Twelve Labs Breaks New Ground With First-of-its-kind Video-to-text Generative APIs

Company opens beta to the public after highly successful private beta period

Twelve Labs adds $10 million strategic investment with participation from Intel Capital, NVentures, Samsung Next, and more for future of video understanding

San Francisco, Calif – Oct 24, 2023 Twelve Labs, the video understanding company, today announced the debut of its multimodal technology along with the release of its public beta. Twelve Labs is the first in its industry to commercially release video-to-text generative APIs powered by its latest video-language foundation model, Pegasus-1. This model will enable novel capabilities like Summaries, Chapters, Video Titles, and Captioning from videos –even those without audio or text– with the release of its public beta.
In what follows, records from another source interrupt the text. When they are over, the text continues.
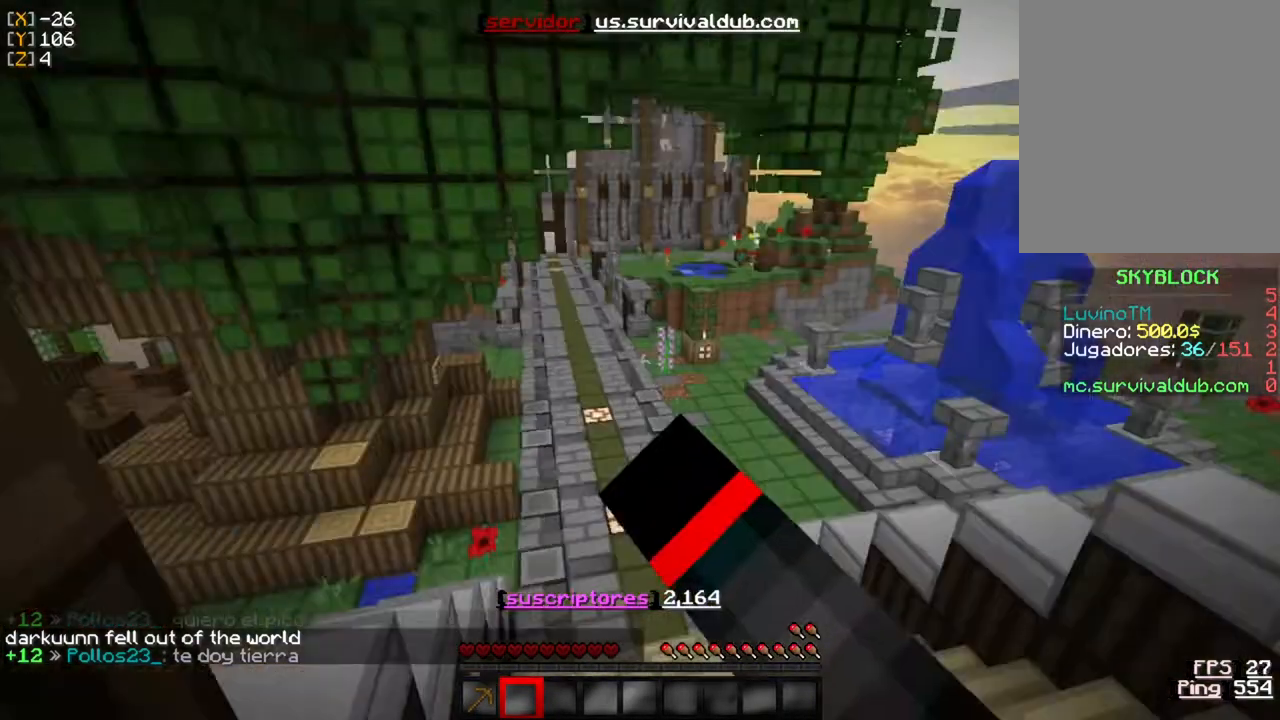
{"keys": [], "mouse": [], "events": []}
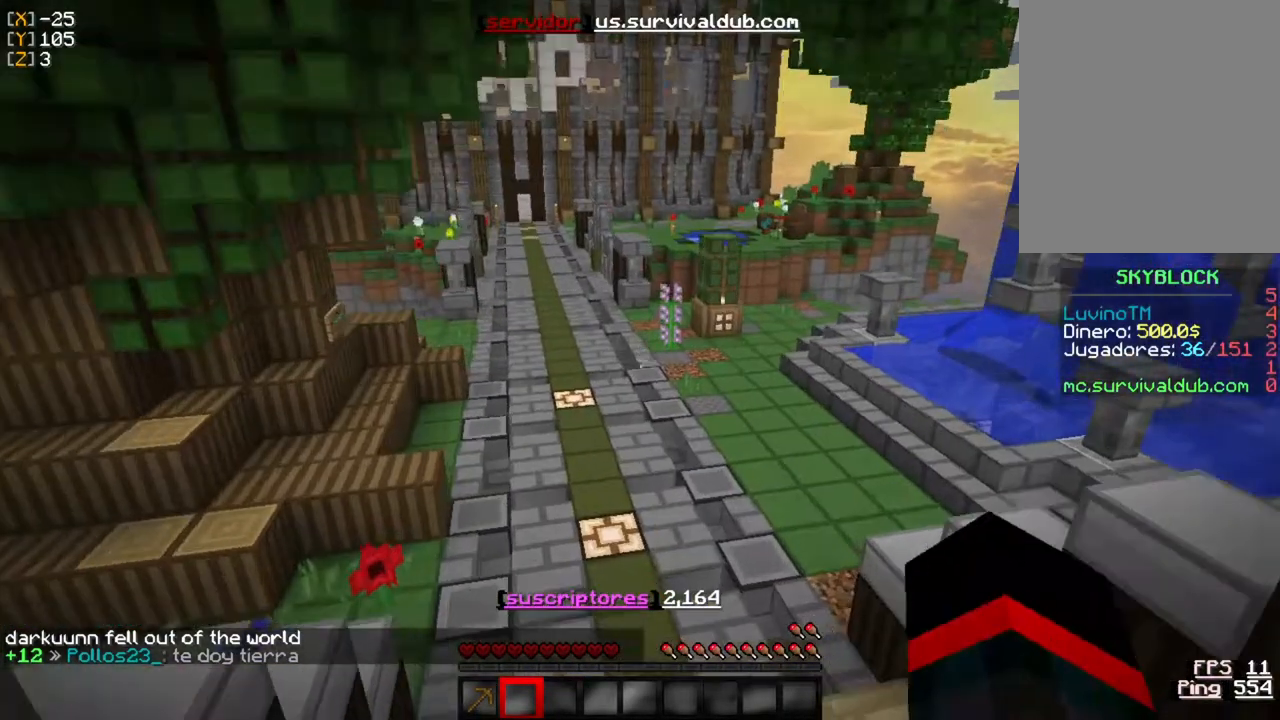
{"keys": ["w"], "mouse": [], "events": [[217, "w", "down"]]}
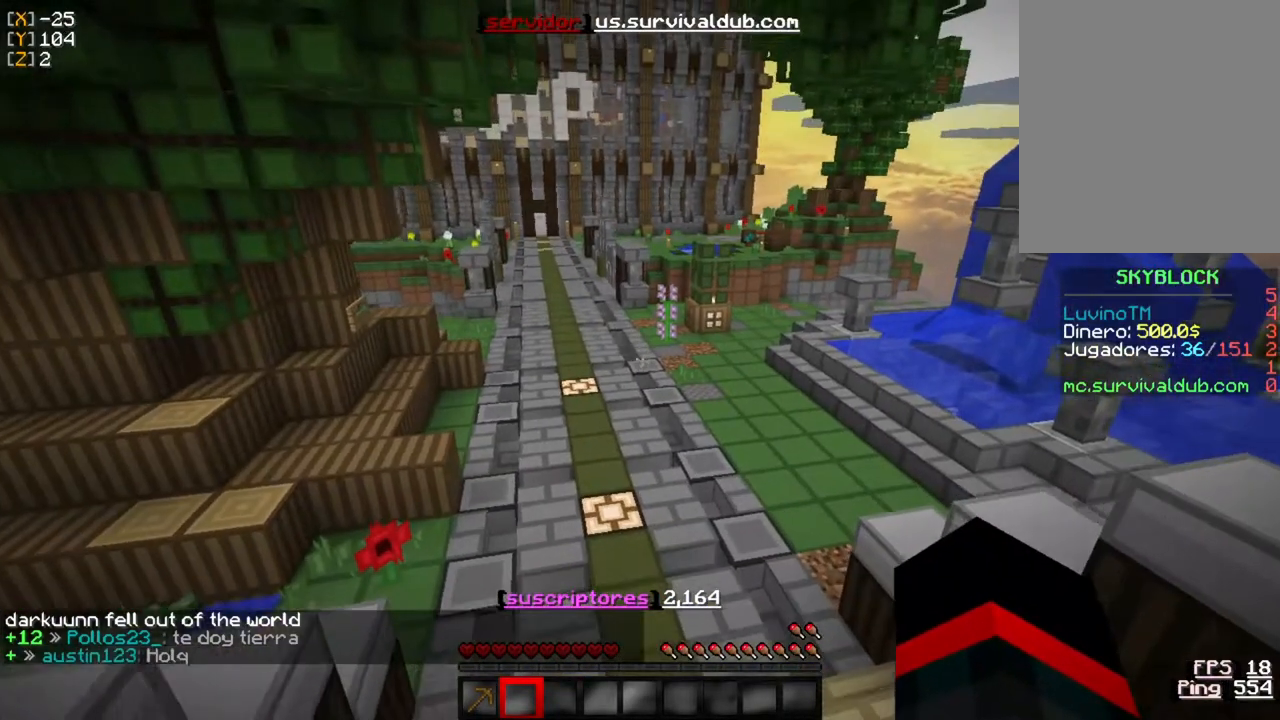
{"keys": ["w"], "mouse": [], "events": []}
Across use cases, language models are generally trained to guess the most probable next word. This task alone enabled new possibilities to emerge, including solving complex problems, effectively summarizing a 1,000-page long document, passing the bar exam and more. Taking language models’ capabilities to the next level, Twelve Labs enables the models to map visual and audio content to language, increasing the range of advanced problems AI can be used to solve.

The company has uniquely trained its multimodal AI model to solve complex video-language alignment problems. Twelve Labs’ proprietary model, evolved, tested, and refined for its public beta, leverages all the components present in videos like action, object, and background sounds, and it learns to map human language to what’s happening inside a video.

Twelve Labs’ technology enables video to not only tell a holistic story. Importantly, it also endows models with powerful capabilities so that users can find the best video to meet their needs, whether it’s pulling a highlight reel or generating a custom report. Twelve Labs users can now extract topics, as well as create summaries and chapters of video leveraging multimodal data. Such features not only save users substantial amounts of time, but also help uncover new insights, suggest marketing content such as catchy headlines or SEO-friendly tags, and unlock new possibilities for video through simple-to-use APIs.

Strategic Investments Signal Future of Video Understanding

In addition to its latest advancements, Twelve Labs disclosed a $10 million strategic investment with participation from NVentures, NVIDIA’s venture capital arm, Intel Capital, Samsung Next, and others. Their investment in and alignment with the company will create novel opportunities and exciting product integrations.

Twelve Labs built the go-to video understanding infrastructure for developers and enterprises that are innovating the video experience in their respective areas. It makes video just as easy to reference and useful as text. In essence, Twelve Labs provides the video intelligence layer on top of which customers build their dream features. For the first time, organizations and developers can leverage AI to retrieve an exact moment within hundreds of thousands of hours of footage by describing the scene in text, generate the relevant body text, be it titles, chapters, summaries, reports, or even tags from videos and incorporating the visual and audio just by prompting the model for it. With these capabilities, Twelve Labs pushes boundaries to provide a text-based interface that solves all video-related downstream tasks, ranging from low-level perception tasks to high-level video understanding.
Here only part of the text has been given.